● Text section:
If your Spanish is limited or non-existant you might want to start out in the Lake Chapala area. Almost everything else is pure Mexican and can be very difficult to adjust to - with or without Spanish skills


----------



## oldjack (Nov 12, 2009)

sparks said:


> If your Spanish is limited or non-existant you might want to start out in the Lake Chapala area. Almost everything else is pure Mexican and can be very difficult to adjust to - with or without Spanish skills


my spanish is at least adequate... and I have been to GDL enough to know that Lake Chapala is not mexican enough!!!


----------



## roni (May 12, 2009)

oldjack said:


> my spanish is at least adequate... and I have been to GDL enough to know that Lake Chapala is not mexican enough!!!


Maybe the other side of the lake, though it is a pretty broad statement to make of all Lake Chapala. There are vast differences between Ajijic, Chapala and Jocotepec, for example.


----------



## oldjack (Nov 12, 2009)

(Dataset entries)
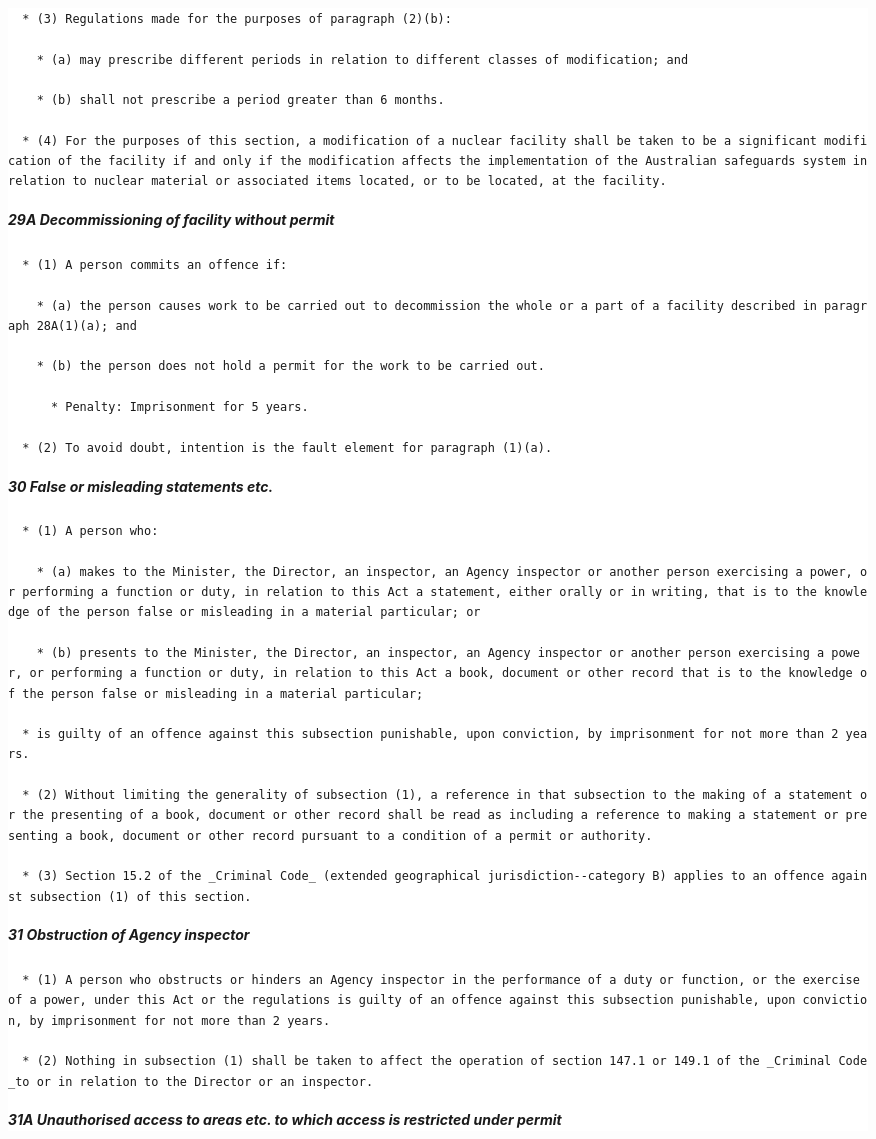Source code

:       * (3) Regulations made for the purposes of paragraph (2)(b):

        * (a) may prescribe different periods in relation to different classes of modification; and

        * (b) shall not prescribe a period greater than 6 months.

      * (4) For the purposes of this section, a modification of a nuclear facility shall be taken to be a significant modification of the facility if and only if the modification affects the implementation of the Australian safeguards system in relation to nuclear material or associated items located, or to be located, at the facility.

##### 29A  Decommissioning of facility without permit

      * (1) A person commits an offence if:

        * (a) the person causes work to be carried out to decommission the whole or a part of a facility described in paragraph 28A(1)(a); and

        * (b) the person does not hold a permit for the work to be carried out.

          * Penalty: Imprisonment for 5 years.

      * (2) To avoid doubt, intention is the fault element for paragraph (1)(a).

##### 30  False or misleading statements etc.

      * (1) A person who:

        * (a) makes to the Minister, the Director, an inspector, an Agency inspector or another person exercising a power, or performing a function or duty, in relation to this Act a statement, either orally or in writing, that is to the knowledge of the person false or misleading in a material particular; or

        * (b) presents to the Minister, the Director, an inspector, an Agency inspector or another person exercising a power, or performing a function or duty, in relation to this Act a book, document or other record that is to the knowledge of the person false or misleading in a material particular;

      * is guilty of an offence against this subsection punishable, upon conviction, by imprisonment for not more than 2 years.

      * (2) Without limiting the generality of subsection (1), a reference in that subsection to the making of a statement or the presenting of a book, document or other record shall be read as including a reference to making a statement or presenting a book, document or other record pursuant to a condition of a permit or authority.

      * (3) Section 15.2 of the _Criminal Code_ (extended geographical jurisdiction--category B) applies to an offence against subsection (1) of this section.

##### 31  Obstruction of Agency inspector

      * (1) A person who obstructs or hinders an Agency inspector in the performance of a duty or function, or the exercise of a power, under this Act or the regulations is guilty of an offence against this subsection punishable, upon conviction, by imprisonment for not more than 2 years.

      * (2) Nothing in subsection (1) shall be taken to affect the operation of section 147.1 or 149.1 of the _Criminal Code _to or in relation to the Director or an inspector.

##### 31A  Unauthorised access to areas etc. to which access is restricted under permit
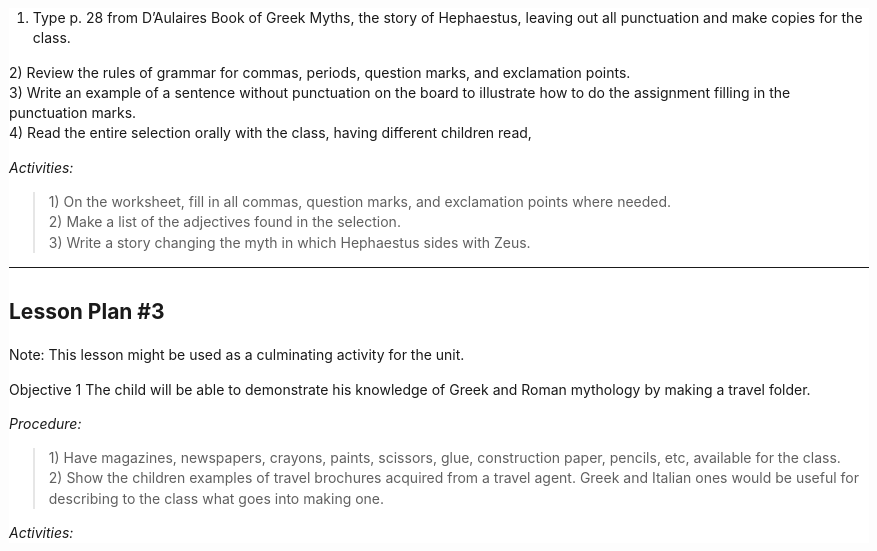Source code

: 1) Type p. 28 from D’Aulaires Book of Greek Myths, the story of Hephaestus, leaving out all punctuation and make copies for the class.
<dt>
2) Review the rules of grammar for commas, periods, question marks, and exclamation points.
<dt>
3) Write an example of a sentence without punctuation on the board to illustrate how to do the assignment filling in the punctuation marks.
<dt>
4) Read the entire selection orally with the class, having different children read,
</dt>
</dt>
</dt>
</dt>
</dl>
</blockquote>
<p>
<i>
Activities:
</i>
</p>
<blockquote>
<dl>
<dt>
1) On the worksheet, fill in all commas, question marks, and exclamation points where needed.
<dt>
2) Make a list of the adjectives found in the selection.
<dt>
3) Write a story changing the myth in which Hephaestus sides with Zeus.
</dt>
</dt>
</dt>
</dl>
</blockquote>
<hr/>
<h2>
Lesson Plan #3
</h2>
Note: This lesson might be used as a culminating activity for the unit.
<p>
Objective 1 The child will be able to demonstrate his knowledge of Greek and Roman mythology by making a travel folder.
</p>
<p>
<i>
Procedure:
</i>
</p>
<blockquote>
<dl>
<dt>
1) Have magazines, newspapers, crayons, paints, scissors, glue, construction paper, pencils, etc, available for the class.
<dt>
2) Show the children examples of travel brochures acquired from a travel agent. Greek and Italian ones would be useful for describing to the class what goes into making one.
</dt>
</dt>
</dl>
</blockquote>
<p>
<i>
Activities:
</i>
</p>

● Questions on the material:
- A) Quote the forum thread between "## roni (May" and "Jocotepec, for example.", inclusive.
- B) Based on the forum thread, answer yes or no to each statement and support each answer with the deciding words, quoted exactly: (i) oldjack says his Spanish is at least adequate; (ii) roni says Ajijic, Chapala and Jocotepec are much alike; (iii) sparks suggests that someone with limited Spanish might start out in the Lake Chapala area.
These records were drawn from a separate source.

● Answers for this exercise:
- A)
## roni (May 12, 2009)

oldjack said:


> my spanish is at least adequate... and I have been to GDL enough to know that Lake Chapala is not mexican enough!!!


Maybe the other side of the lake, though it is a pretty broad statement to make of all Lake Chapala. There are vast differences between Ajijic, Chapala and Jocotepec, for example.

- B)
(i) Yes: "my spanish is at least adequate"
(ii) No: "There are vast differences between Ajijic, Chapala and Jocotepec, for example."
(iii) Yes: "If your Spanish is limited or non-existant you might want to start out in the Lake Chapala area."